Return each line in the listing below that contains the word "navigation". Case matters.

* **Supplied entries**:
>>
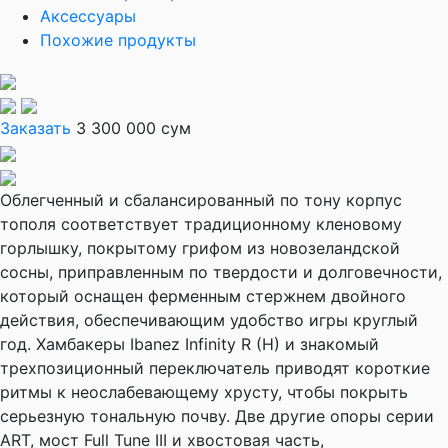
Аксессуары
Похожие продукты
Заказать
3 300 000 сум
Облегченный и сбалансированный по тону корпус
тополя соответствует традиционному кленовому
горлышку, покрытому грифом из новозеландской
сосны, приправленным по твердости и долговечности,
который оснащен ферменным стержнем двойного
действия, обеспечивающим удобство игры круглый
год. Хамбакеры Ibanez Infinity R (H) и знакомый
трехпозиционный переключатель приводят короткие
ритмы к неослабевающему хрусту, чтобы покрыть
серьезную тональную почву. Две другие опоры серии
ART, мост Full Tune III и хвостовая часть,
<<
>>
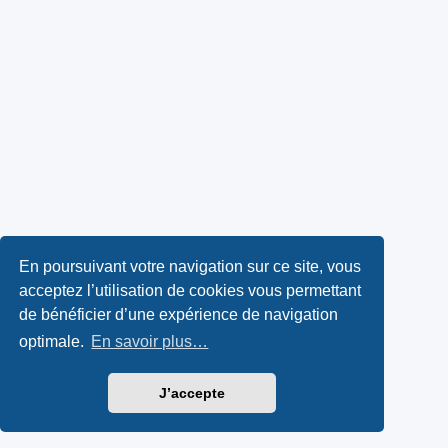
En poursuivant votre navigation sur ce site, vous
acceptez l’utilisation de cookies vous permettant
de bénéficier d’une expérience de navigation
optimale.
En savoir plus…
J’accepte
<<
* **Finished task**:
En poursuivant votre navigation sur ce site, vous
de bénéficier d’une expérience de navigation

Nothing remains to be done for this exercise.